First Order Linear Differential Equation

[Prof. 27]

Homework Statement

dv/dt = 9.8 - 0.196v
Set in correct form:
dv/dt + 0.196v = 9.8
Since p(t) = 0.196, u(t) the integration factor is given by:
u(t) = e^{∫0.196 dt}
Multiply each term by u(t) and rearrange:
(e^{∫0.196 dt})(dv/dt) + (0.196)(e^{∫0.196 dt})(v) = (9.8)(e^{∫0.196 dt})
From now on we will set e^{∫0.196 dt} equal to D and leave it at that.
Here's where I no longer understand it. We take into consideration the product rule:
(f(x)*f(y))' = f'(x)f'(y) + f(x)f'(y)
Pauls' Online Notes gets:
(D*v)' = 9.8D

My question is, where did the 0.196 go? I don't see how he's justified in making p(t) just disappear.

Homework Equations

(f(x)*f(y))' = f'(x)f'(y) + f(x)f'(y)

The Attempt at a Solution

My Father who was a math major 30 years ago but went into business and has forgotten a lot
http://tutorial.math.lamar.edu/Classes/DE/Linear.aspx

 

[Mark44]

Homework Statement

dv/dt = 9.8 - 0.196v
Set in correct form:
dv/dt + 0.196v = 9.8
Since p(t) = 0.196, u(t) the integration factor is given by:
u(t) = e^{∫0.196 dt}

The right side should be simplified by carrying out the integration. What do you get?

Multiply each term by u(t) and rearrange:
(e^{∫0.196 dt})(dv/dt) + (0.196)(e^{∫0.196 dt})(v) = (9.8)(e^{∫0.196 dt})
From now on we will set e^{∫0.196 dt} equal to D and leave it at that.
Here's where I no longer understand it. We take into consideration the product rule:
(f(x)*f(y))' = f'(x)f'(y) + f(x)f'(y)

The part above makes no sense. f(x) and f(y) represent the same function, but with different variables. The prime (') represents differentiation, but with respect to which variable?

Pauls' Online Notes gets:
(D*v)' = 9.8D

Now this makes a little more sense. The idea with an integrating factor is to find a factor that can multiply both sides so that the left side looks like the derivative of a product. What you integrate, you then get just the product.

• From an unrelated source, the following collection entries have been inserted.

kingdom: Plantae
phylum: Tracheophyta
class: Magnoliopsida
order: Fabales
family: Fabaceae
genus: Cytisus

My question is, where did the 0.196 go? I don't see how he's justified in making p(t) just disappear.

Homework Equations

(f(x)*f(y))' = f'(x)f'(y) + f(x)f'(y)

The Attempt at a Solution

My Father who was a math major 30 years ago but went into business and has forgotten a lot
http://tutorial.math.lamar.edu/Classes/DE/Linear.aspx

A simpler way to do this problem is to use separation. Rewrite the equation as
##\frac{dv}{9.8 - .196v} = dt##
Now integrate.

 

[paisiello2]

p(t) gets adsorbed into the integration factor u(t) when the product rule is invoked in step 3 of his solution method.

 

[Prof. 27]

"The part above makes no sense. f(x) and f(y) represent the same function, but with different variables. The prime (') represents differentiation, but with respect to which variable?"
Sorry, you're right. I should have put g(x) instead of f(y)

Thanks for the help guys, I think I get it now.

 

[Ray Vickson]

Homework Statement

dv/dt = 9.8 - 0.196v
Set in correct form:
dv/dt + 0.196v = 9.8
Since p(t) = 0.196, u(t) the integration factor is given by:
u(t) = e^{∫0.196 dt}
Multiply each term by u(t) and rearrange:
(e^{∫0.196 dt})(dv/dt) + (0.196)(e^{∫0.196 dt})(v) = (9.8)(e^{∫0.196 dt})
From now on we will set e^{∫0.196 dt} equal to D and leave it at that.
Here's where I no longer understand it. We take into consideration the product rule:
(f(x)*f(y))' = f'(x)f'(y) + f(x)f'(y)
Pauls' Online Notes gets:
(D*v)' = 9.8D

My question is, where did the 0.196 go? I don't see how he's justified in making p(t) just disappear.

Homework Equations

(f(x)*f(y))' = f'(x)f'(y) + f(x)f'(y)

The Attempt at a Solution

My Father who was a math major 30 years ago but went into business and has forgotten a lot
http://tutorial.math.lamar.edu/Classes/DE/Linear.aspx

It is much easier to keep track of things and to trace errors if you write the problem and solution symbolically first, then plug in numbers at the very end.

So, your DE has the form ##dv/dt = a - b v##, and it is just as easy to deal with this as with the version that uses explicit values ##a = 9.8## and ##b = 0.196## at the outset. Note that the RHS has the form ##-b(v - a/b)##, so you will get a simpler problem if you look at ##w = v - a/b## instead of ##v##.